China Reaffirms Crackdown on Virtual Currency Trading and Stablecoins

China Reaffirms Crackdown on Virtual Currency Trading and Stablecoins

China’s central bank has intensified its longstanding prohibition on virtual currency trading, including stablecoins, declaring them devoid of legal status and vowing stricter enforcement measures. The People’s Bank of China (PBOC) led a high-level coordination meeting on November 28, 2025, with top government agencies to address a resurgence in crypto speculation fueled by global price surges and social media influence. Authorities emphasized blocking trading channels, enhancing data monitoring, and expanding interagency information sharing to curb risks like illegal fundraising, fraud, and cross-border capital flight.

Background on China’s Crypto Stance

China pioneered aggressive cryptocurrency restrictions, beginning with mining bans and evolving into a comprehensive prohibition on trading and ownership. By May 30, 2025, the PBOC enacted a total ban effective June 1, suspending all transactions, seizing assets, and imposing penalties on violators. Virtual currencies lack fiat equivalence and cannot serve as legal tender, classifying related activities as illegal financial operations. This policy framework prioritizes financial stability amid decentralized assets’ volatility.

PBOC Governor Pan Gongsheng reinforced this position at the 2025 Financial Street Annual Conference in October, confirming collaboration with law enforcement to dismantle domestic trading and speculation. He described prior measures as effective, maintaining a zero-tolerance approach while monitoring offshore developments. The strategy aligns with advancing the state-controlled digital yuan as a compliant alternative.

Recent Regulatory Escalation

The November 28 PBOC-led meeting highlighted a spike in speculation, prompting orders for sustained channel blockages and rigorous oversight of money flows. Officials identified stablecoins as particularly problematic due to inadequate customer verification and anti-money laundering (AML) compliance. These assets risk enabling money laundering, scams, and unauthorized transfers evading capital controls.
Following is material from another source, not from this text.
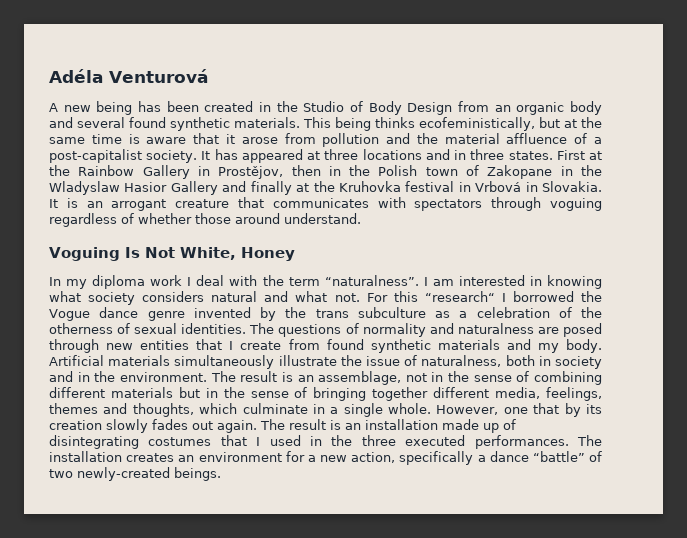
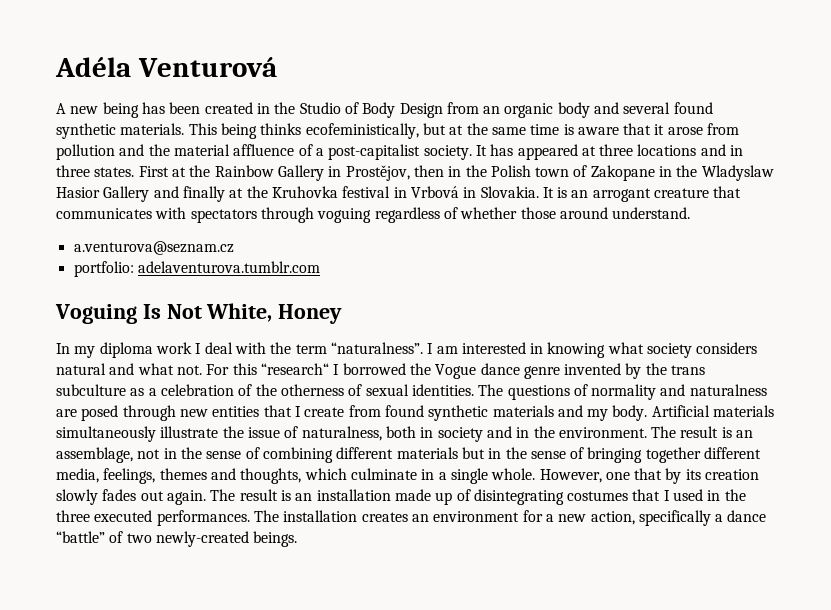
(361, 218) none -> [73,241,234,255] [73,261,320,277] // a.venturova@seznam.cz // portfolio: adelaventurova.tumblr.com

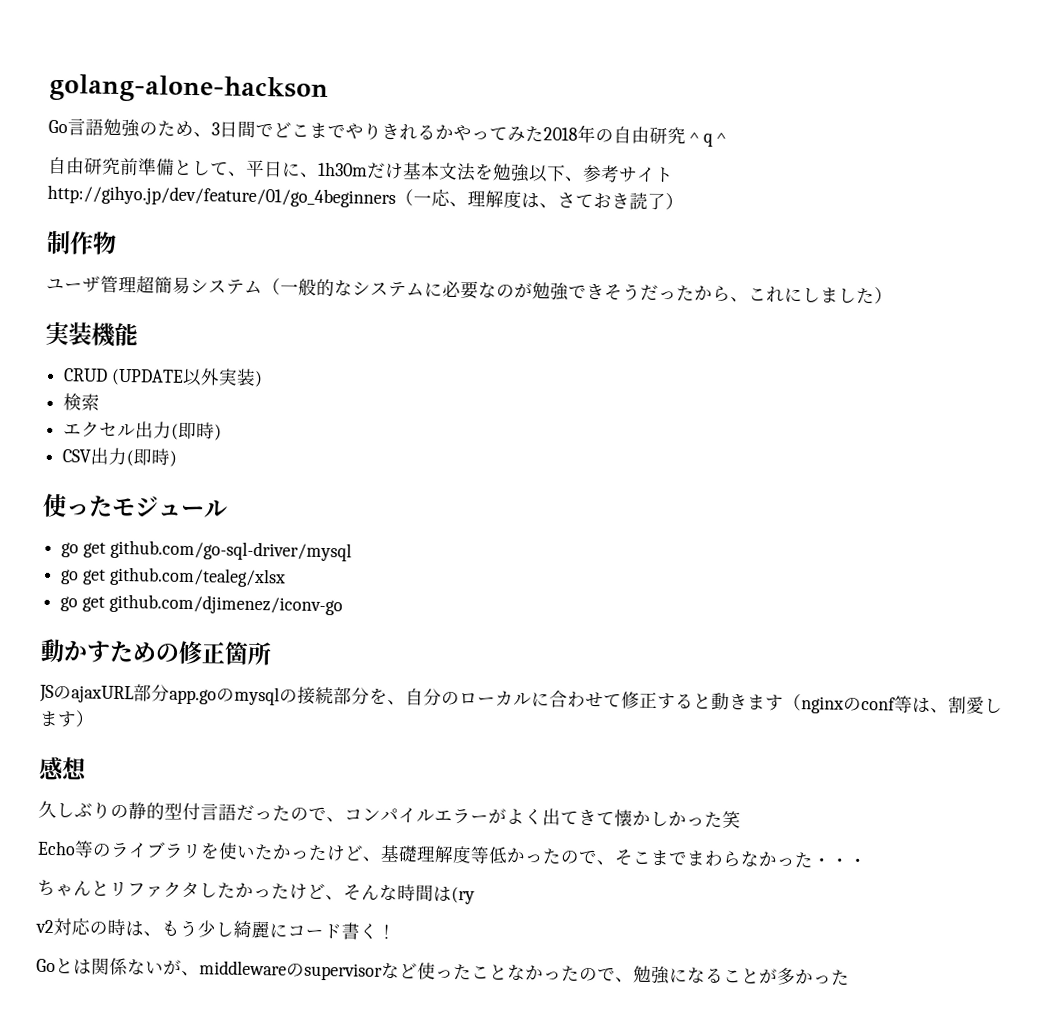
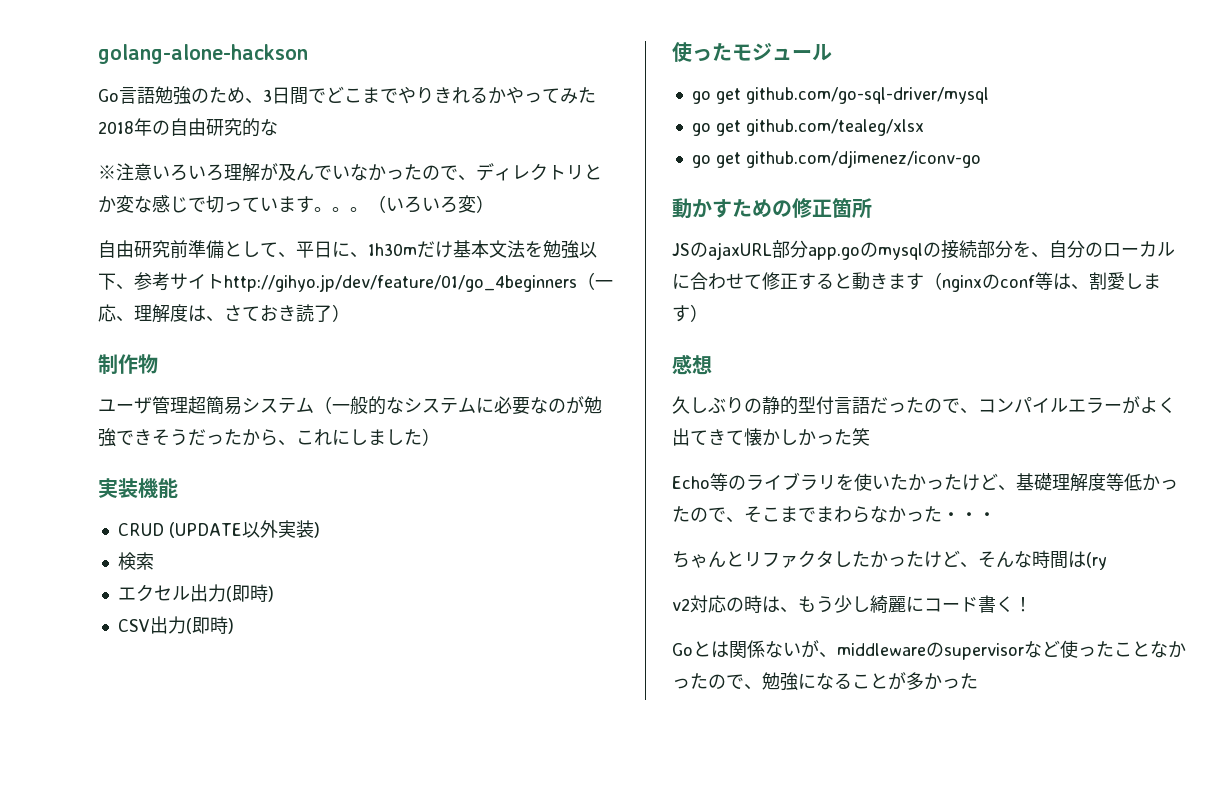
[685,132,731,147] ＾q＾ -> [242,118,278,137] [98,163,602,182] [98,195,494,213] 的な // ※注意いろいろ理解が及んでいなかったので、ディレクトリとか変な感じで切っています。。。（いろいろ変）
Earlier actions included August 2025 directives halting stablecoin endorsements by brokerages, research firms, and think tanks, alongside canceling related seminars. Shenzhen authorities issued public warnings against disguised investment scams targeting retail investors. In late October, Pan Gongsheng flagged offshore stablecoins’ systemic threats, echoing global concerns over financial sovereignty.

Focus on Stablecoin Risks

Stablecoins draw heightened scrutiny for failing basic supervisory standards, amplifying vulnerabilities in international finance. Pan Gongsheng noted their role in exposing structural weaknesses, facilitating illicit activities like terrorist financing. Unlike China’s digital yuan, backed by regulatory safeguards, stablecoins pose compliance gaps exploitable for fraud.

Authorities view global stablecoin growth—despite adoption elsewhere—as a stability hazard, prompting dynamic international monitoring. The PBOC aims to prevent domestic spillover from foreign speculation, prioritizing economic security. Enforcement targets promotional hype and underground channels resurgence.

Digital Yuan Advancement

Parallel to crackdowns, China accelerates its central bank digital currency (CBDC), the e-CNY or digital yuan. New centers launched in Shanghai for international operations and Beijing for infrastructure underscore expansion. This state-backed tool offers security absent in private cryptos, supporting controlled innovation.

Governor Pan praised the digital yuan’s role in mitigating risks tied to unregulated assets. Rollout enhancements aim to integrate seamlessly into the financial ecosystem, countering crypto allure. Beijing positions this as a model for sovereign digital finance amid global debates.

Global Context and Implications

China’s reaffirmation contrasts with evolving international approaches, where some jurisdictions explore regulated stablecoins. Yet PBOC warnings align with broader concerns over speculation-driven instability. Domestically, measures shield retail participants from volatility and scams.